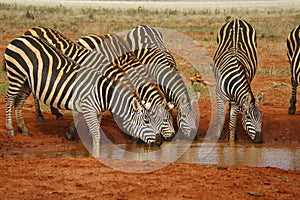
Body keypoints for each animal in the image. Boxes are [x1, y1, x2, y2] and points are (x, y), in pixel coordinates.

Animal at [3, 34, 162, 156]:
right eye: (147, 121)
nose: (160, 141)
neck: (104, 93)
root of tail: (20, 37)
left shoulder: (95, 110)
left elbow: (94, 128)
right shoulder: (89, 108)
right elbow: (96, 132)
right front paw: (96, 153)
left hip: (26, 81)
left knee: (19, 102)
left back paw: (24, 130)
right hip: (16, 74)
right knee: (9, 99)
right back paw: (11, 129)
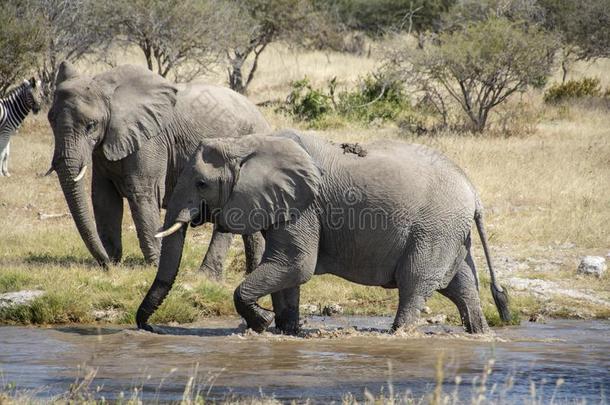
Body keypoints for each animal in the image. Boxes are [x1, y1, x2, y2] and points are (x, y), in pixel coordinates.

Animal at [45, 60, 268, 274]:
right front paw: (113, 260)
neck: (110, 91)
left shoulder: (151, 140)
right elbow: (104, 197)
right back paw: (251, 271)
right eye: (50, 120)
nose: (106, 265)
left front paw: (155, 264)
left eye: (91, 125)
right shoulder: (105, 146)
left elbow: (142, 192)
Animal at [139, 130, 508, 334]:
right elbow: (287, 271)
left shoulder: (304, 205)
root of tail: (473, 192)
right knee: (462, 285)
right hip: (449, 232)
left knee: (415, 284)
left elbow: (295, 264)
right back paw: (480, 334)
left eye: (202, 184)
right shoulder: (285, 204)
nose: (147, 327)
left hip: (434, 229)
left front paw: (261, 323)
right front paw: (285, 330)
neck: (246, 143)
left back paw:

* * *

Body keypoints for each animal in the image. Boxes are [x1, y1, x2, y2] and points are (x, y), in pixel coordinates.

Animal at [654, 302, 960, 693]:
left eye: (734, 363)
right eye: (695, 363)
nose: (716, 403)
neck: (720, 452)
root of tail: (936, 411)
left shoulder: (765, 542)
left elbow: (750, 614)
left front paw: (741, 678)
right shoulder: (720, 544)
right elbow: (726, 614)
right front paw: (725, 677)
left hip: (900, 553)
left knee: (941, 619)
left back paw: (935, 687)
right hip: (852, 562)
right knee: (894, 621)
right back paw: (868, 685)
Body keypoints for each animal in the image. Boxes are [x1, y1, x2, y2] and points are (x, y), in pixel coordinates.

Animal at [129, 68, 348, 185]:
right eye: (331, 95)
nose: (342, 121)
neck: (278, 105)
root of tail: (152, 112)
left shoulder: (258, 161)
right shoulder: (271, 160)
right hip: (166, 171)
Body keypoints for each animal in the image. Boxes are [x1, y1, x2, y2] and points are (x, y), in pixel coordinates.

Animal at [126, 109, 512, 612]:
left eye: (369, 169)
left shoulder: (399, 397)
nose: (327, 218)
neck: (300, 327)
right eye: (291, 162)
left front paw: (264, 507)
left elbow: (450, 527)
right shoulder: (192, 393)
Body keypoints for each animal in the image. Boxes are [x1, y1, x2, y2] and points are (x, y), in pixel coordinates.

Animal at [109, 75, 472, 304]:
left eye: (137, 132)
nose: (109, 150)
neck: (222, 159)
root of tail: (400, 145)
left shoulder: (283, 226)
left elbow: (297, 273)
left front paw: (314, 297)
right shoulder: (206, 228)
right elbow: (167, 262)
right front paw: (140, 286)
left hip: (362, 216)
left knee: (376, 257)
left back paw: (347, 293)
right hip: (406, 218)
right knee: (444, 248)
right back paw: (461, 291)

(WHAT IS NEEDED) Look through the entries above for the word "front". Say how many lines contain it, using only a number.

(ANSWER BELOW) 10